━━ Excerpt ━━
Where the influence of the Islamic revival is undoubtedly still strong - and is possibly still on the rise - is in the day to day lives of the people. Feeling themselves under pressure, governments have taken steps to appease Islamist sentiment. In some countries the numbers of religious programmes on the television have been increased and "prayer breaks" introduced - to remind people that it is time to pray, more than to let the faithful pray without missing parts of their favourite programmes. Huge numbers of new mosques have been built. Presidents and prime ministers have begun peppering their speeches with verses from the Koran. The religious content in schools’ curricula has been expanded.

A form of Islamic cant or "political correctness" has emerged. There are people who have started stressing, unnecessarily, how often they pray or how important Islam is in their lives. A few men, whose households had previously led fairly Westernised, secular lives, have started to see that their wives are veiled in public. Some have taken to muttering the words "Peace be upon Him" every time they mention the name of the Prophet and putting PBUH after his name when they write it. The people who have adopted these habits, it goes without saying, are not so much those who are trying to live better lives, but those whose first instinct is to conform to the fashion.

There is a different group of people who are sincerely interested in Islamic tradition - who are reacting against the imported social (as well as political) attitudes of the 1950s and 1960s - and who at the same time are trying to live in a proper moral fashion. These people are not very different from the more honest and dedicated followers of the other major religions. They are reassessing the spiritual value of their lives, spending more time with their families (nuclear or extended), observing Islamic rituals, such as fasting, going on the Pilgrimage and paying the charitable tax, Zakat, because they find they are a good discipline. They are also discussing how they can be governed better, through marrying together the principles of Islam, which enjoins consultation of the people by a strong ruler, Western democracy and individual human rights. Some of these sorts of people wear Western dress or, if they live in the Arabian Peninsula, the secular style of traditional dress. Others have taken to growing beards and dressing in the traditional Islamic style, which means wearing shortened robes and a head dress without the heavy black band, the agal, which helps hold it in place. Whereas the followers of the politically correct Islamist tradition wear this uniform because it is the fashion, or because they want to make a political statement, the more sincere revivalists wear it because they feel it imposes a discipline on themselves - reminds them that they have to try to behave, as well as dress, in the way recommended by the Prophet. An important point for Westerners is to remember that overtly Islamic dress in the Middle East may represent a range of different political, social and moral attitudes.

Seeing the social change that has happened and realising the obstacles that lie in the way of their coming to power (discussed in the next section of this report) some of the leaders of the Islamist movements are now encouraging their followers to work through the schools, the media and charities, instead of challenging the governments. Hassan Turabi, the leader of the NIF in Sudan, gave this message directly to his audience in a speech in Gaza in 1995. All Islamist parties, when they are able to exert any direct influence on governments, or enter ruling coalitions with other parties, have as their first request that one of their members be given the Ministry of Education. Their hope is that gradually the political centre ground will be shifted in an Islamic direction, and that a generation from now all elements of Middle Eastern societies will be more Islamic.
━━━
━━ Data records ━━
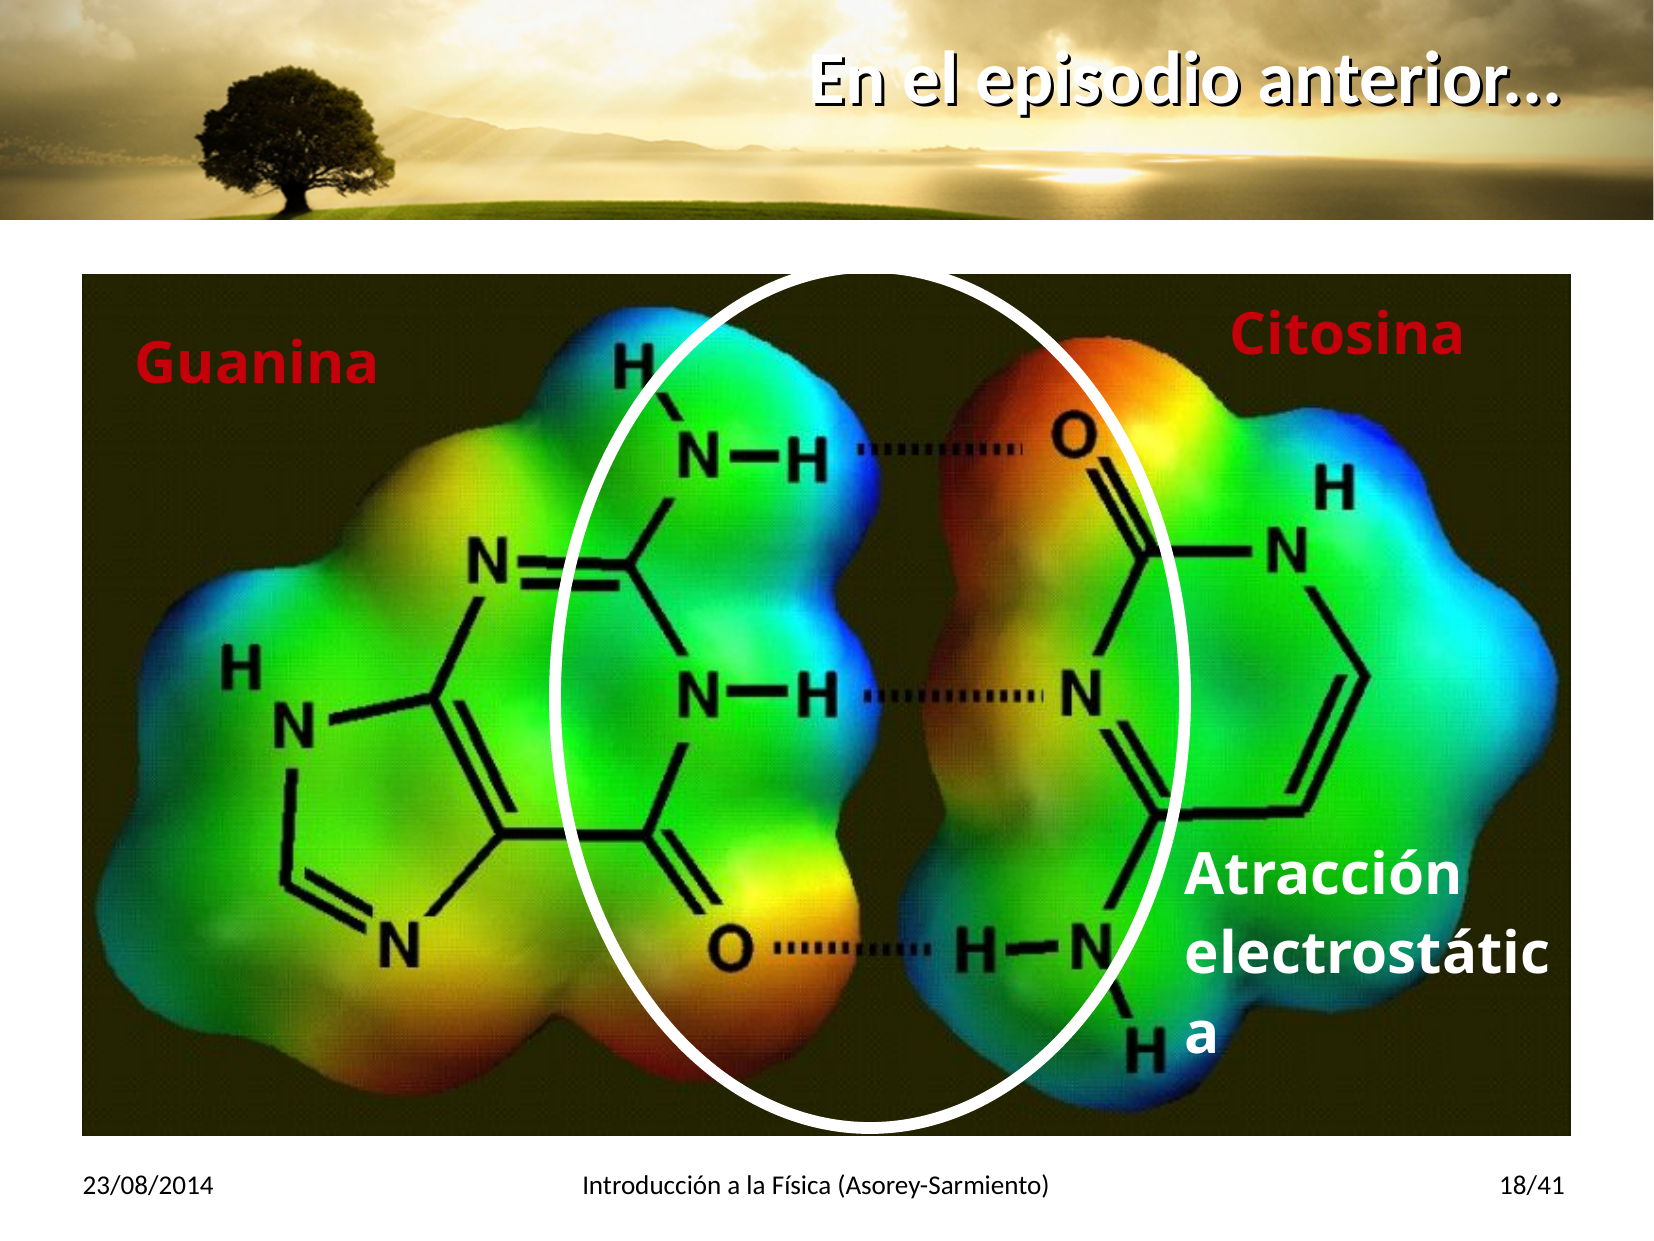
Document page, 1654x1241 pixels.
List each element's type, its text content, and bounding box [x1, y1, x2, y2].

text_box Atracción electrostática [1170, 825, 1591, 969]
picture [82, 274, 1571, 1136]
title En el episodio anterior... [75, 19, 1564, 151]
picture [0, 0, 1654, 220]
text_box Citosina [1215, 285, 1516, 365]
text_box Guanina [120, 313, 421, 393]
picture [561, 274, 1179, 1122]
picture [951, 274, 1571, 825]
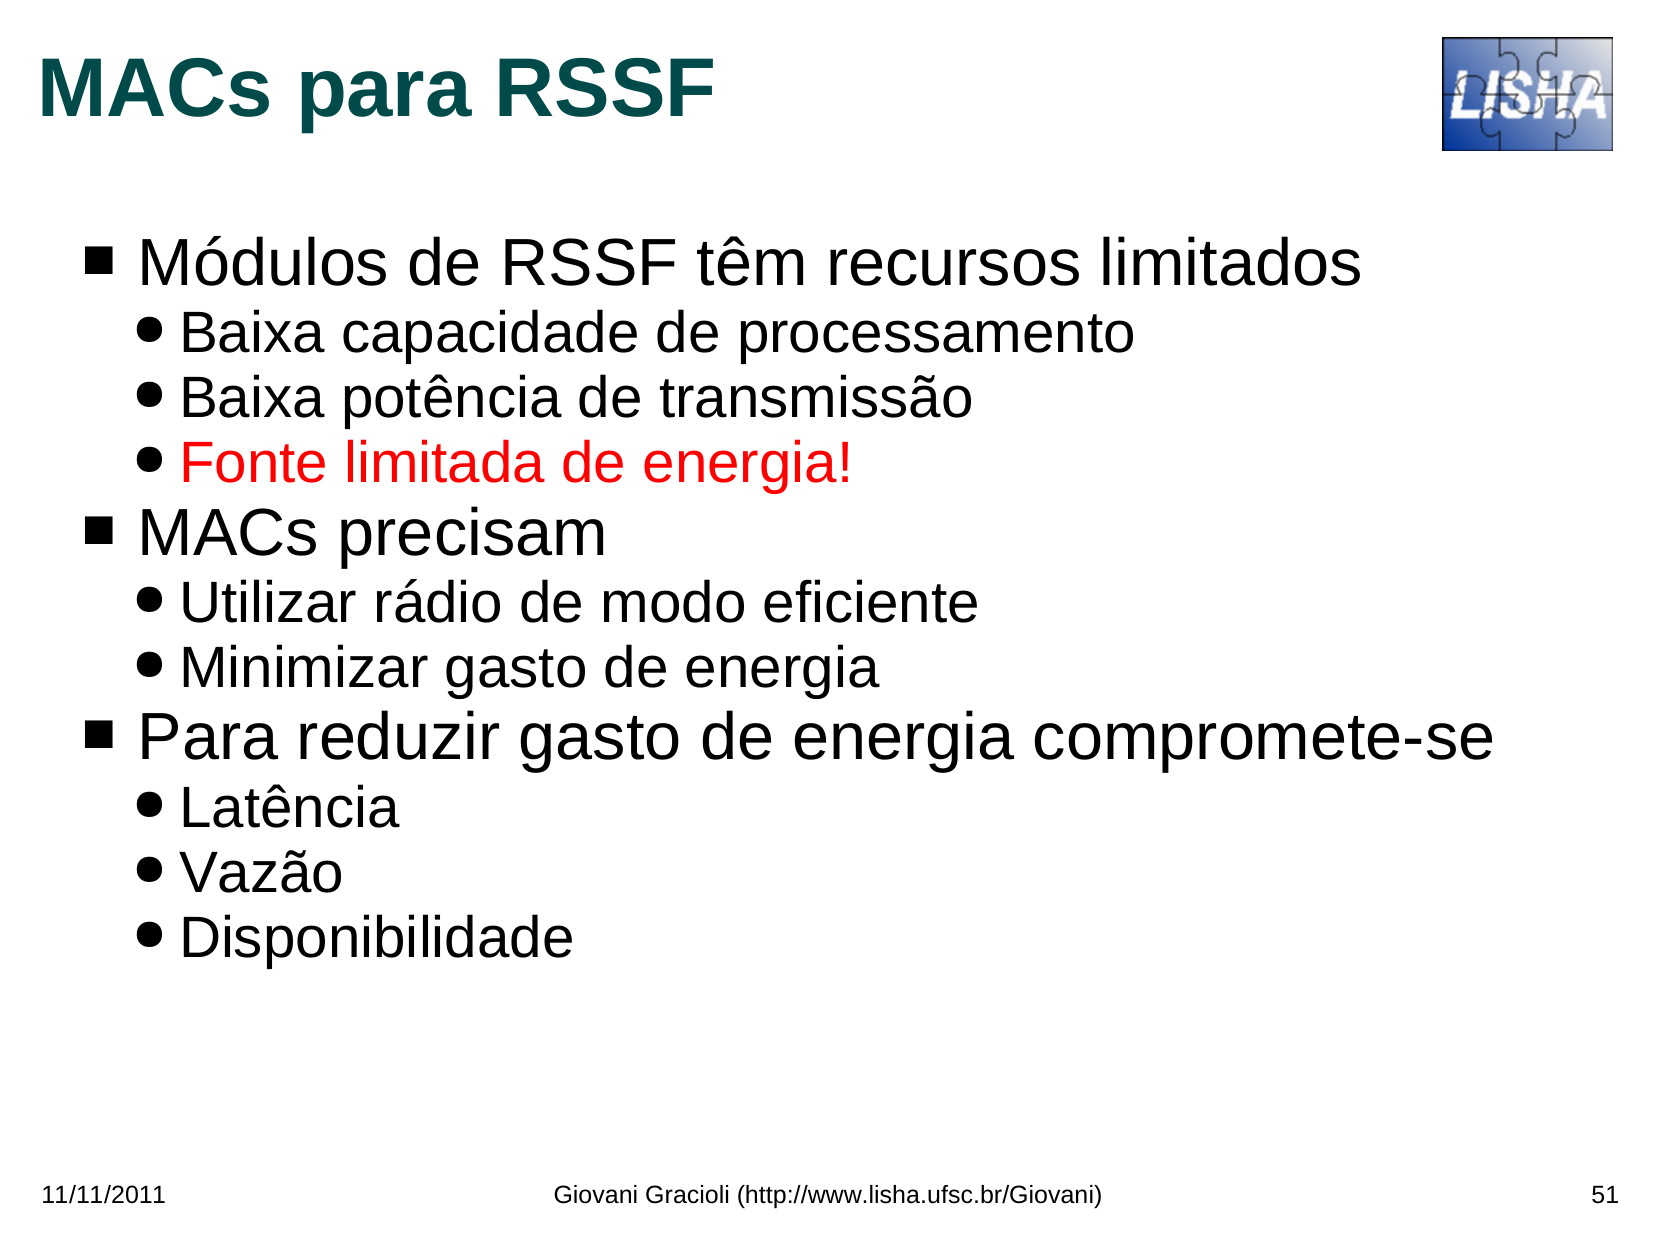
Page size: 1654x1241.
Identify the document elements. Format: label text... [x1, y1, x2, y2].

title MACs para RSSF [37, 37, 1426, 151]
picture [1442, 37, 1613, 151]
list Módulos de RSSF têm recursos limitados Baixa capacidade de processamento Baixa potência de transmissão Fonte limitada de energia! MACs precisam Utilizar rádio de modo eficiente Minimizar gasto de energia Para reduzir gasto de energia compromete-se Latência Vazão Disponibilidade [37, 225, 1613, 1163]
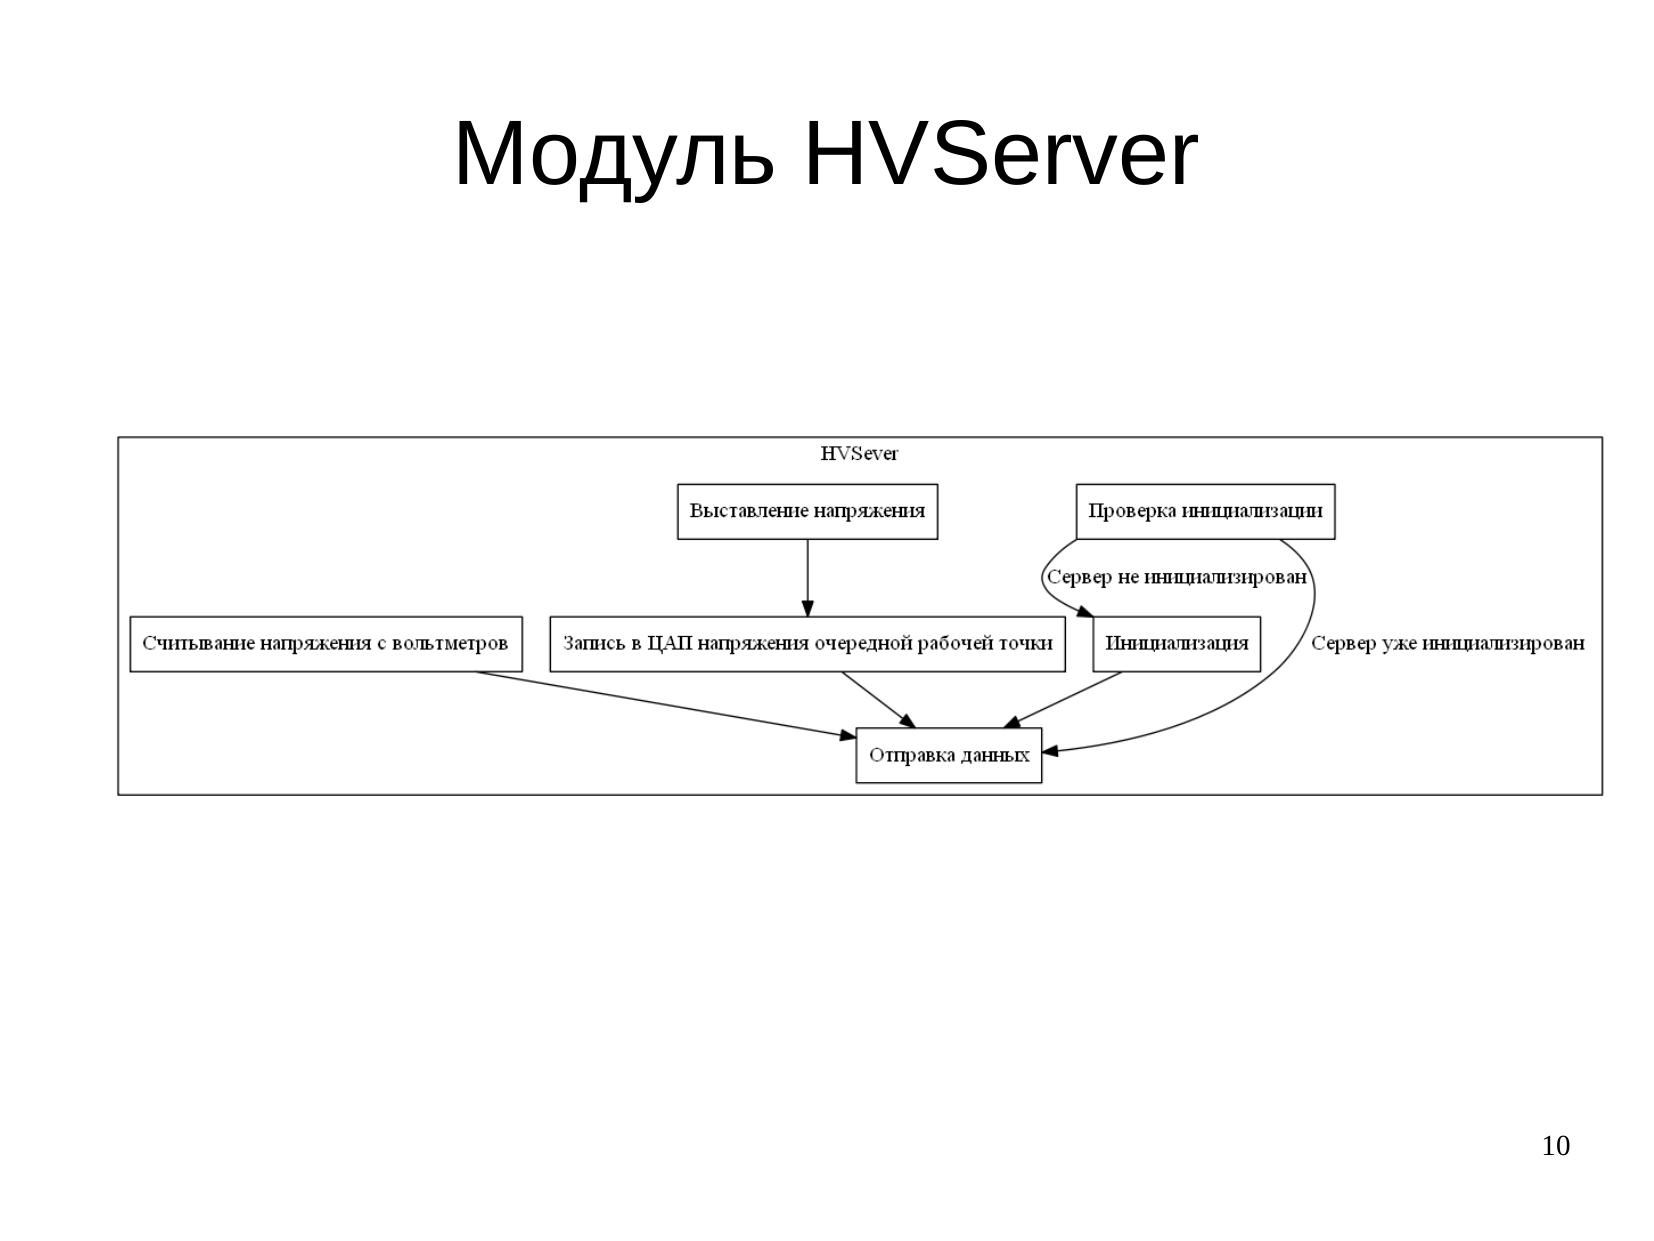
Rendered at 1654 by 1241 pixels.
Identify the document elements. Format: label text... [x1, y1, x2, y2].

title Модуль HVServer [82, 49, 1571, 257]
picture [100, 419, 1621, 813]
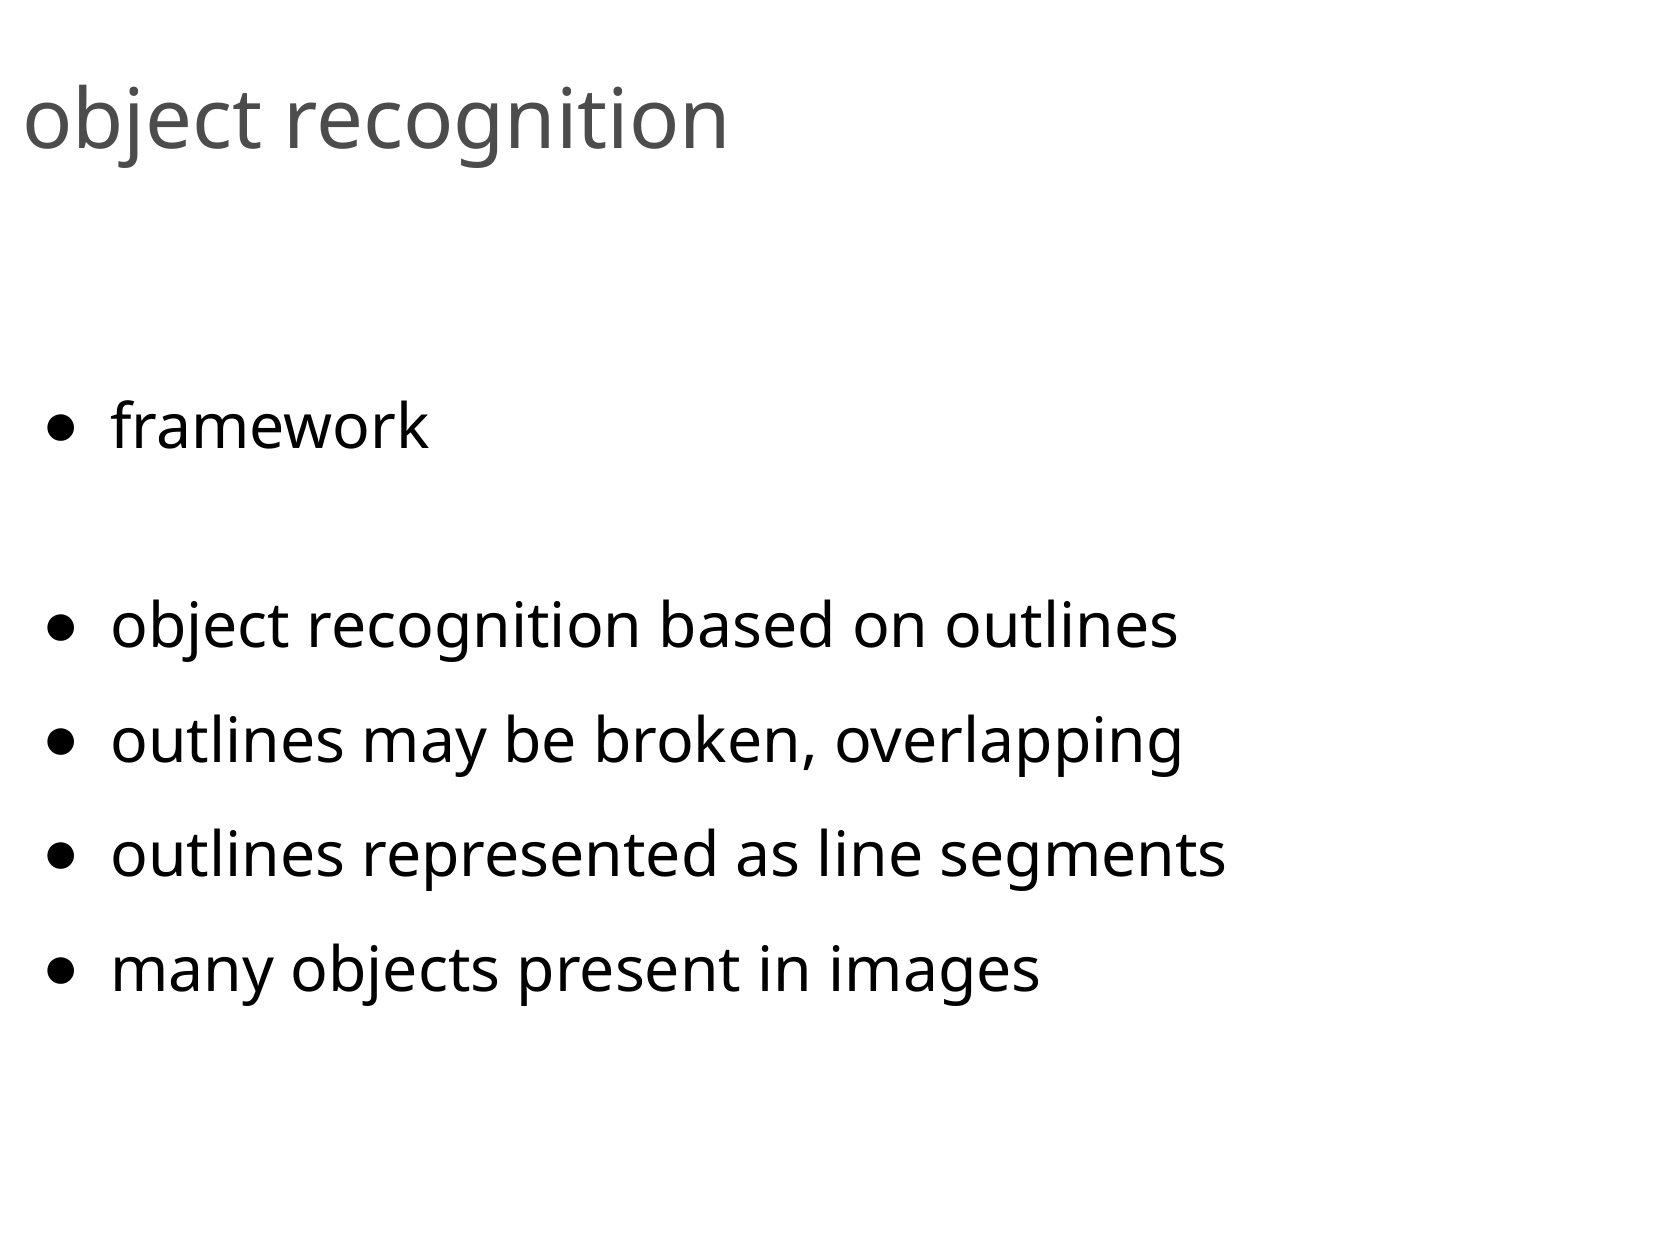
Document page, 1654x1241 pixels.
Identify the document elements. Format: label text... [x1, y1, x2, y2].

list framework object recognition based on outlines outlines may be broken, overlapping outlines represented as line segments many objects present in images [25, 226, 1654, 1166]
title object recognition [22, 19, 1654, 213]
━━━
Transcribe everything from "Seeing the social" down to "be more Islamic." in the text on the Islamic revival. The data has no connection to the excerpt on the Islamic revival.

Seeing the social change that has happened and realising the obstacles that lie in the way of their coming to power (discussed in the next section of this report) some of the leaders of the Islamist movements are now encouraging their followers to work through the schools, the media and charities, instead of challenging the governments. Hassan Turabi, the leader of the NIF in Sudan, gave this message directly to his audience in a speech in Gaza in 1995. All Islamist parties, when they are able to exert any direct influence on governments, or enter ruling coalitions with other parties, have as their first request that one of their members be given the Ministry of Education. Their hope is that gradually the political centre ground will be shifted in an Islamic direction, and that a generation from now all elements of Middle Eastern societies will be more Islamic.